SUPERSTITION MOUNTAIN, Ariz. — The weather has improved steadily each day and so has the scoring at the 2023 LPGA Drive On Championship.
On Saturday during the third round, Korea’s Amy Yang shot the best score of the week, a 9-under 63. She had 10 birdies, five on each side, and just one bogey. Her 63 ties the tournament’s low round in its official two-year history.
“I hit it so solid out there, especially my second shot going into the green was really solid,” she said. “My putting worked really well today. I could see the break. Just over the ball I could see the break and the speed, just one of those days you just got the good feeling about your playing. So I just enjoyed it out there.”
Yang opened 70-70 to get to 4 under through 36 holes. She made the cut by a shot and started her Saturday round at 9 a.m.
She seemed to like the course conditions early in the day.
“I think it helped the ball wasn’t release so much like yesterday afternoon. I think that really helped.”
Yang, 33, turned pro in 2008 and has four LPGA victories, three of them in the Honda LPGA Thailand. A win in Arizona on Sunday would be her first in the U.S.
A few hours later, Norway’s Celine Borge matched Yang’s 63. Playing in her first LPGA event since 2019, Borge opened with four straight birdies, then closed out her round birdie-eagle for a back-nine 31.
Not to be outdone, Ariya Jutanugarn shot a third-round 63, riding nine birdies without a bogey to claim a share of the clubhouse lead. Jutanugarn, who said she missed some short putts which could’ve made her score even lower, had five birdies in a row on Nos. 6-10. She then closed with three straight birdies on Nos. 16, 17 and 18.
Near albatross
Mina Harigae, one of the nearly dozen LPGA players with special membership status at Superstition Mountain, had her second shot on 18 lip out during Saturday’s third round.
Yep, she was oh-so-close to recording an albatross. It would’ve been the second in as many days.
A week after getting hitched here at Superstition Mountain, Mina Harigae just left an albatross at the altar — lipping out her 2nd shot on the Par 5 18th from 203. She’s never made one. Hubby Travis did once. “That’s the only thing I have on her. #LPGADriveOn pic.twitter.com/IZx0SSaJUh
— Grant Boone (@grantboone) March 25, 2023
The near-miss comes one week after she got married at the course to Travis Kreiter.
Yuka Saso recorded one Friday on the par-5 second hole, the first one on the LPGA in three years.
Boutier holds solo lead
Celine Boutier shot a third-round 65 to get to 16 under. When Moriya Jutanugarn hit her second shot into the lake on the 18th hole en route to a closing bogey, Boutier claimed the solo 54-hole lead.
Boutier eagled the par-5 second hole and sprinkled in six birdies, including one at the last. She had just one bogey on her card.
“I feel like I had a lot of birdie opportunities today,” she said. “I didn’t even make all of them, but I feel like because I was playing really steady and focusing on hitting good shots and having the birdie chances.
“It was definitely very solid round all around.”
Jutanugarn had bogeys on her last two holes, as well as her first hole. Her second-round 69 dropped her into a tie for second with Alison Lee and LPGA rookie Hae Ran Ryu, who eagled the 18th to shoot a 64.
Go low on 18
The par-5 18th hole, measuring just over 500 yards this week, is playing as the easiest hole during the first two rounds. The scoring average through 36 holes was 4.594 and players racked up 82 birdies in the first round and, despite a back-left pin location that was guarded by the lake that runs down the left side of the hole, another 57 in the second. There were also three eagles on 18 in the first round and another in the second.

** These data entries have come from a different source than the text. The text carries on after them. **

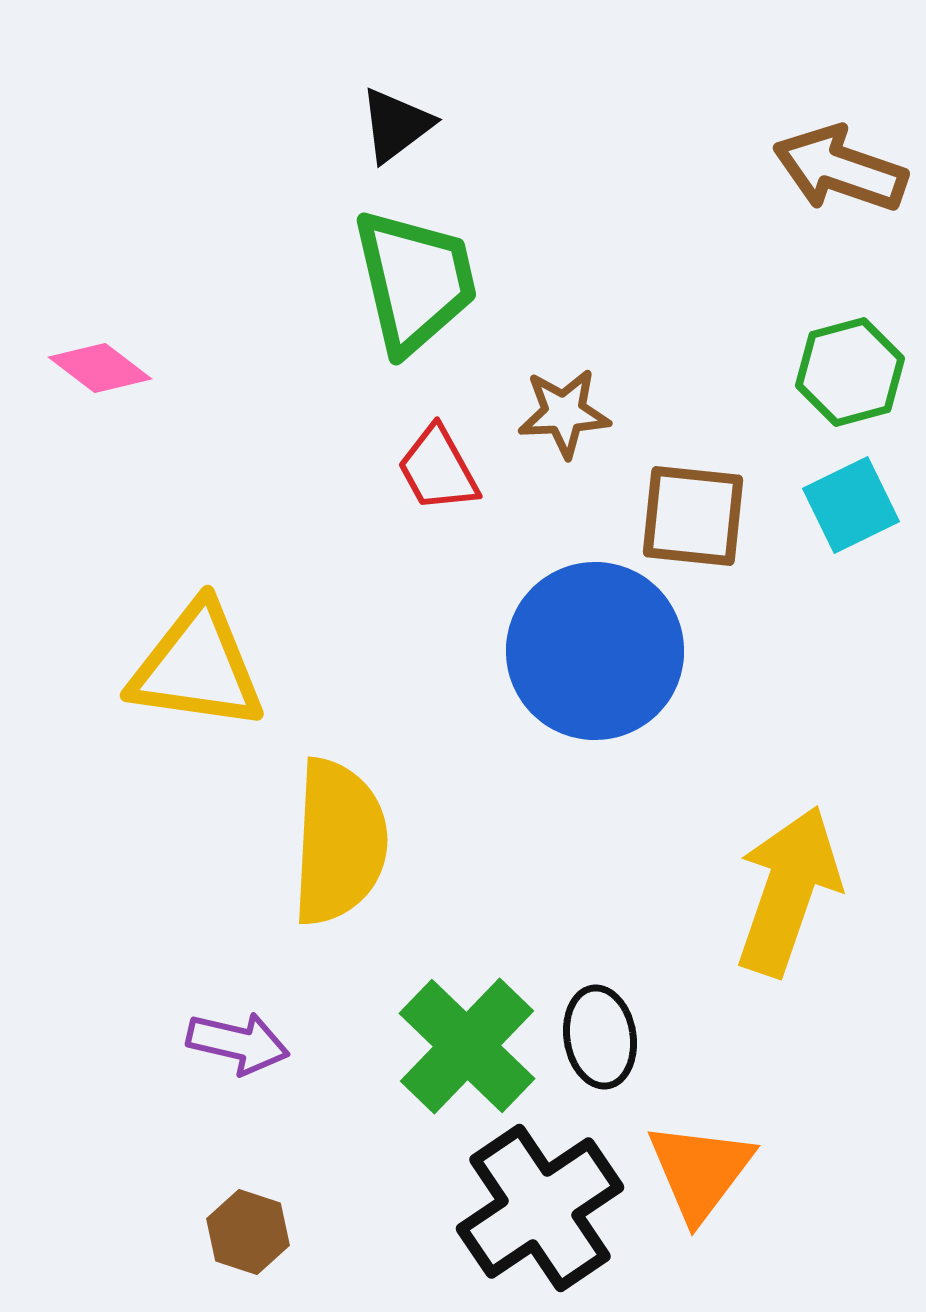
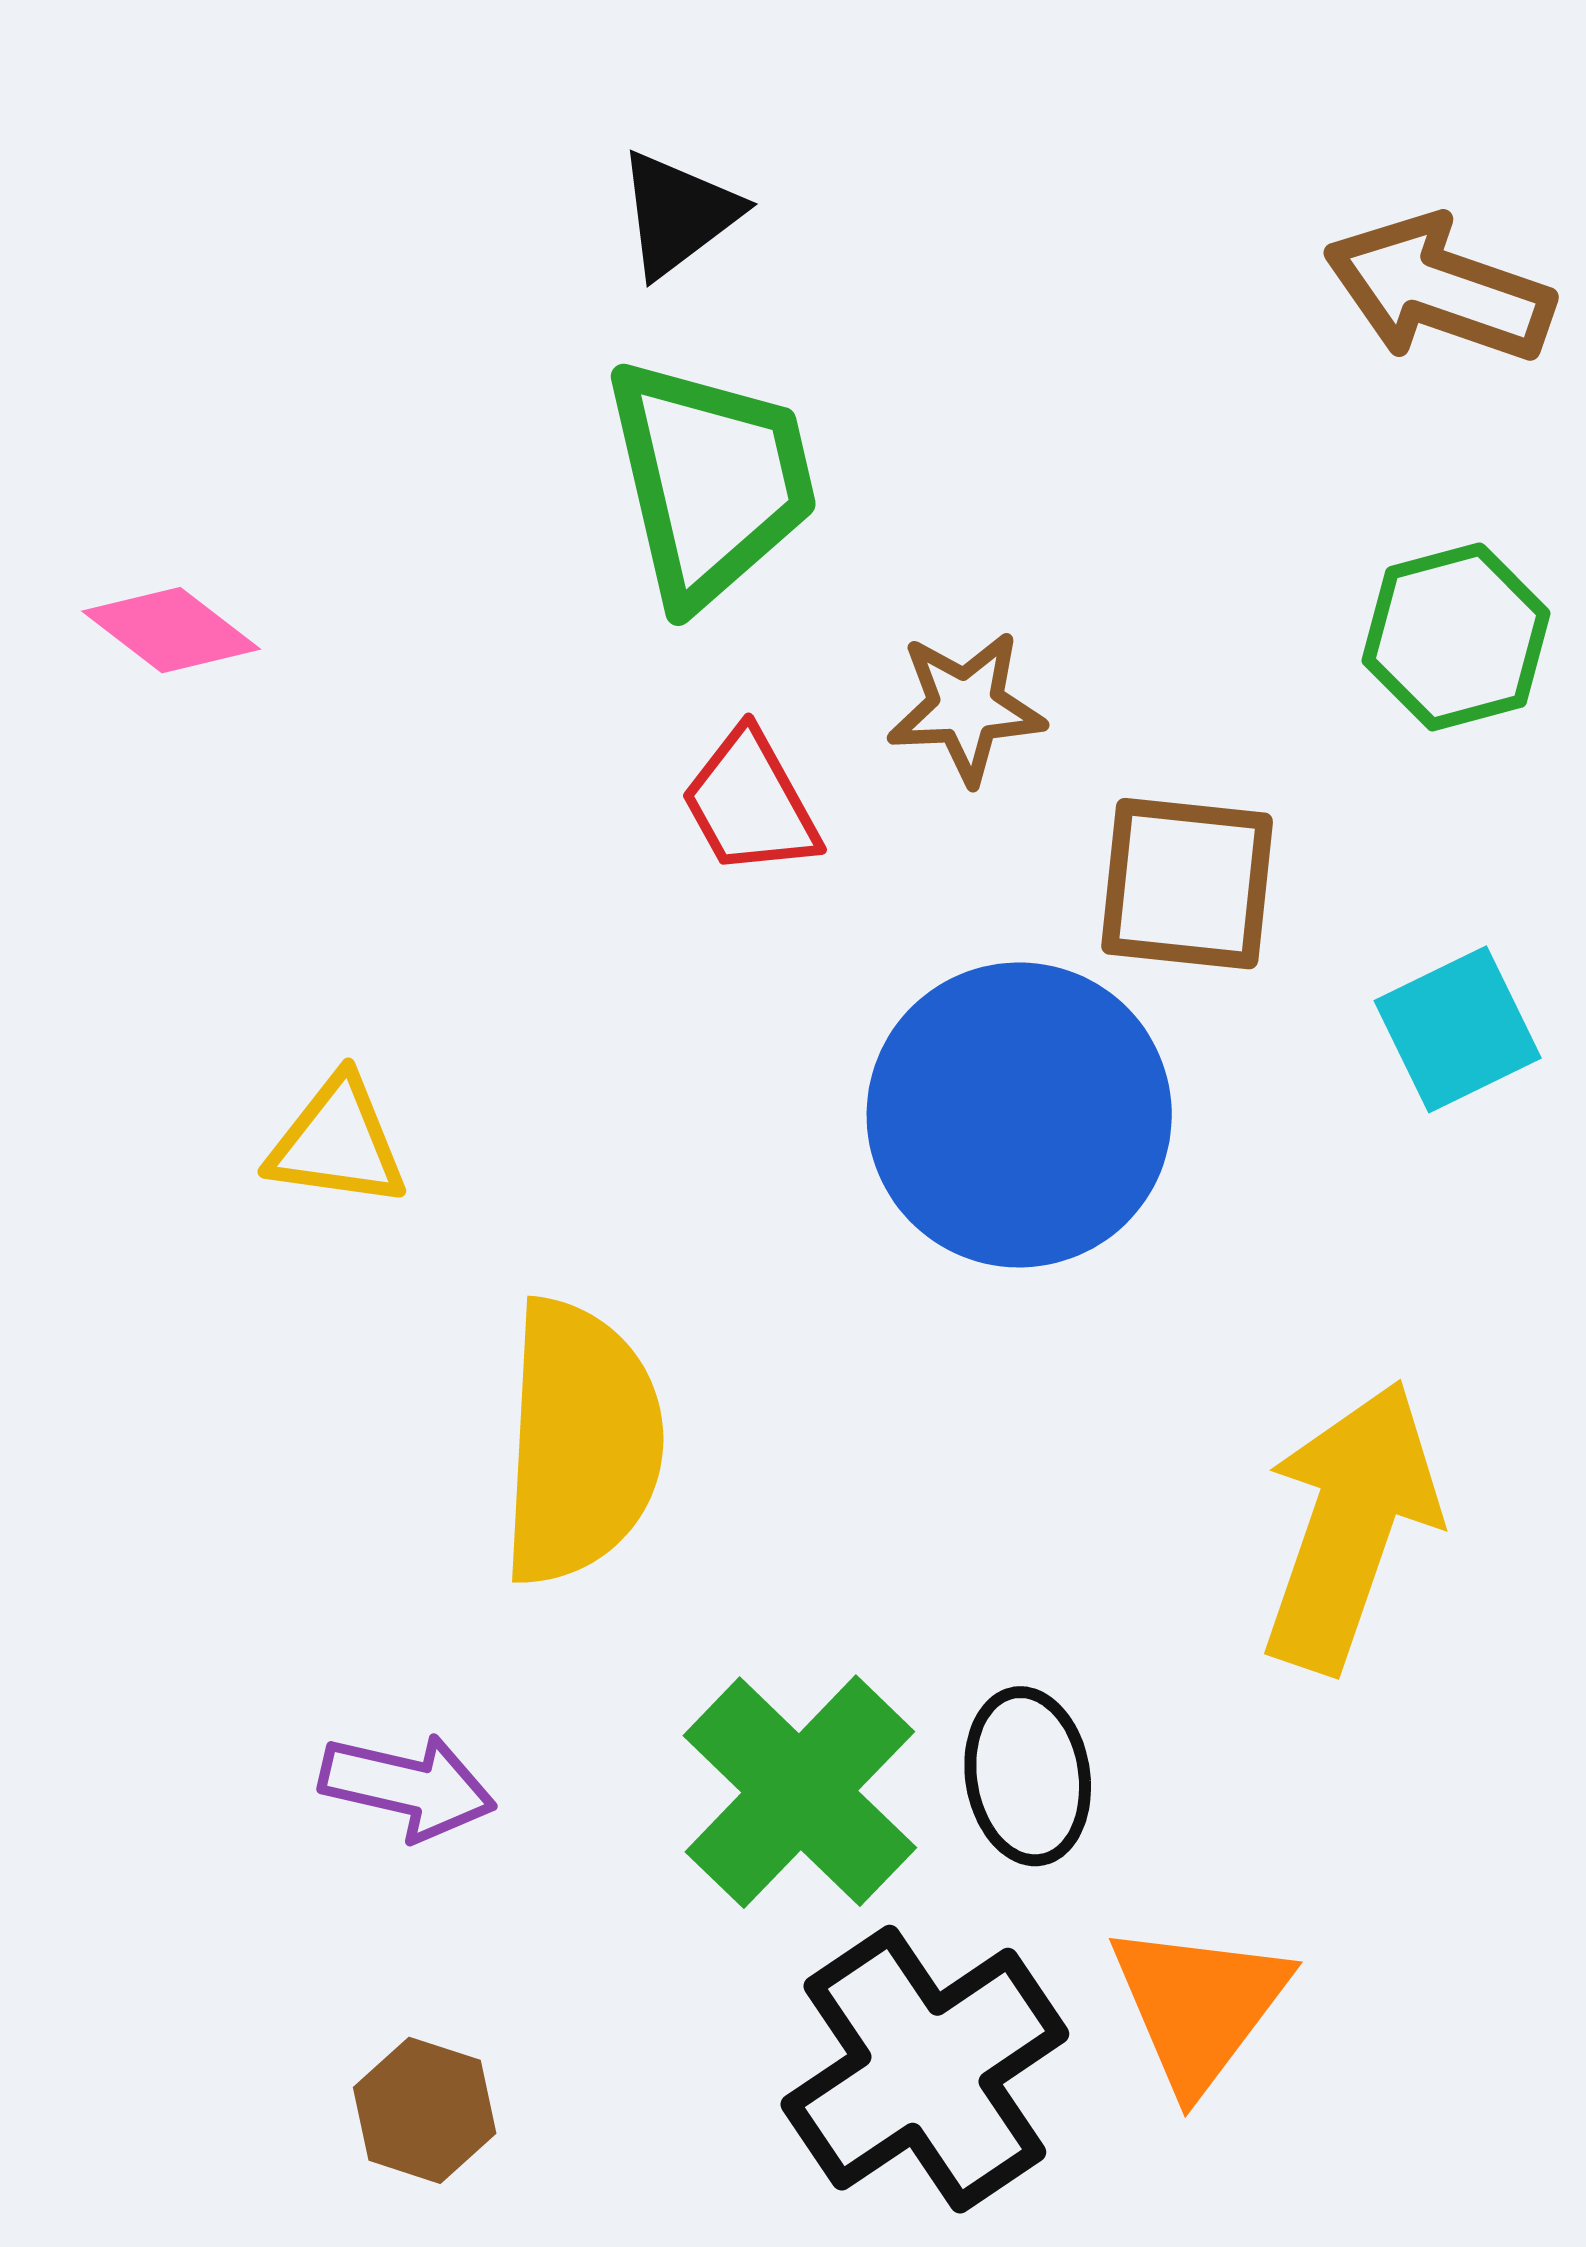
cyan square: (851, 505) -> (1458, 1029), moved
yellow triangle: (197, 667) -> (337, 1142), size x0.6

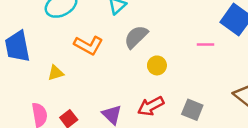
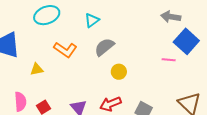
pink line: (206, 45) -> (169, 60), moved

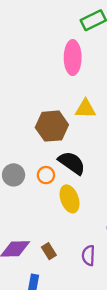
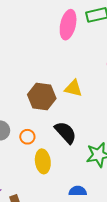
pink ellipse: (73, 58) -> (68, 25), moved
black semicircle: (72, 163) -> (65, 133), moved

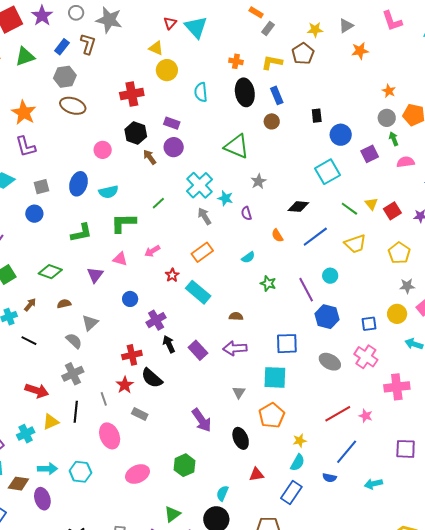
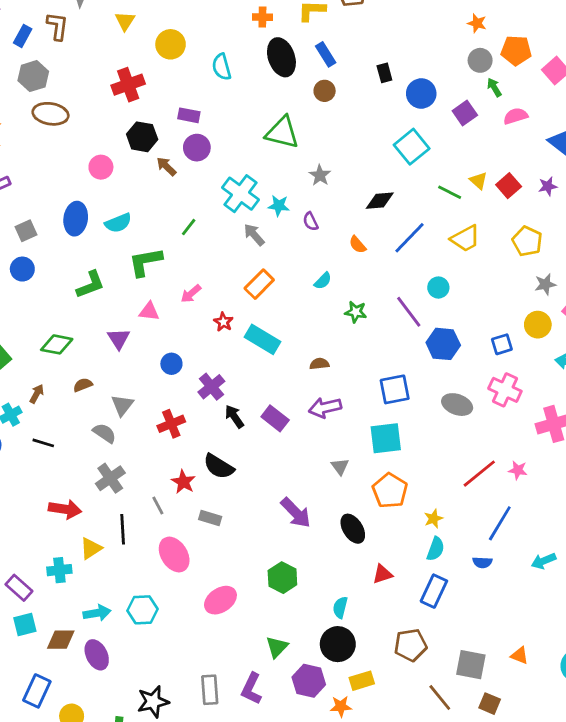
yellow triangle: (156, 48) -> (125, 21), moved, turned 49
red cross: (132, 355) -> (171, 424), moved
cyan cross: (26, 434) -> (59, 570), turned 30

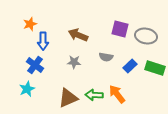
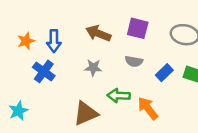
orange star: (30, 24) -> (26, 41), moved
purple square: (120, 29) -> (138, 28), moved
cyan star: (27, 89) -> (18, 111), moved
green arrow: (94, 95) -> (119, 96), moved

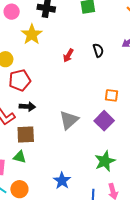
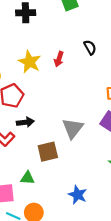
yellow star: (32, 34) -> (30, 62), moved
brown square: (26, 135) -> (48, 152), moved

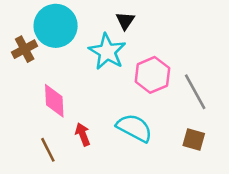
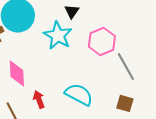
pink hexagon: (152, 75) -> (102, 41), moved

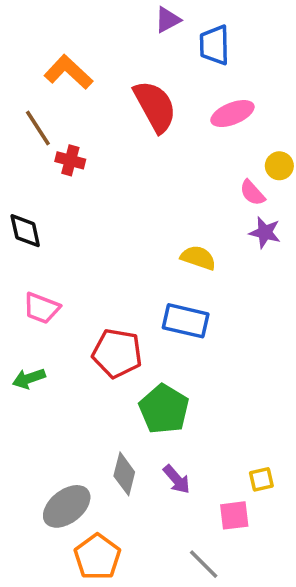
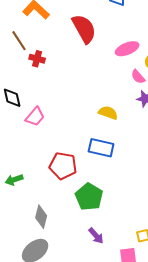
pink ellipse: (232, 114) -> (127, 49), moved
pink trapezoid: (41, 308) -> (35, 117), moved, turned -70
gray diamond: (124, 474) -> (41, 217), moved

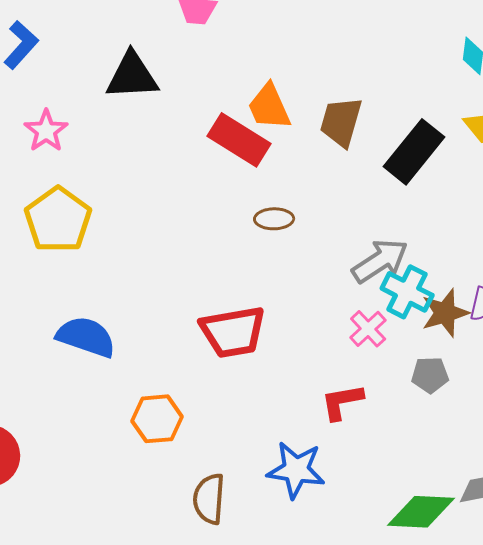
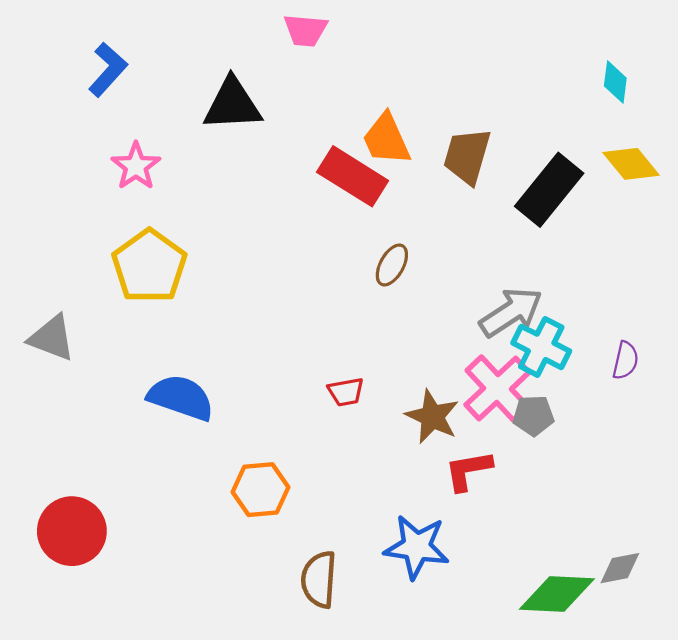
brown ellipse: (274, 219) -> (392, 265), turned -60
brown star: (445, 313) -> (432, 417), moved, turned -30
pink cross: (368, 329) -> (497, 389), size x1.6
red trapezoid: (233, 332) -> (346, 392), size x0.5
gray pentagon: (430, 375) -> (533, 415), moved

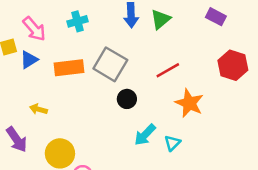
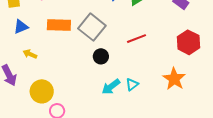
blue triangle: (29, 60) -> (21, 27), moved
orange star: (189, 103) -> (174, 79), moved
cyan triangle: (172, 143) -> (132, 84), moved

The final hole is likely to provide scoring opportunities all week and could set the stage for some final-round theatrics from the contenders.
“I feel like you need to take advantage of all the par-5s out here,” said Nelly Korda, the second-ranked player in the women’s game. “I think whenever you par a par 5 you definitely lose one on the field because they’re all pretty reachable.”
About that tournament history
The two 2020 Drive On events as well as the 2021 tournament were at the time staged as one-offs as the LPGA was seeking to create playing opportunities for its players during the COVID pandemic.
The event didn’t become an official, regular LPGA tournament until last year. Also, when Leona Maguire won it a year ago, it was a 54-hole event. Whoever wins it this year will establish the tournament’s 72-hole scoring record.
The future status of the Drive On is unclear. The 2024 schedule has not been finalized, nor has Superstition Mountain been named as a future host of the event.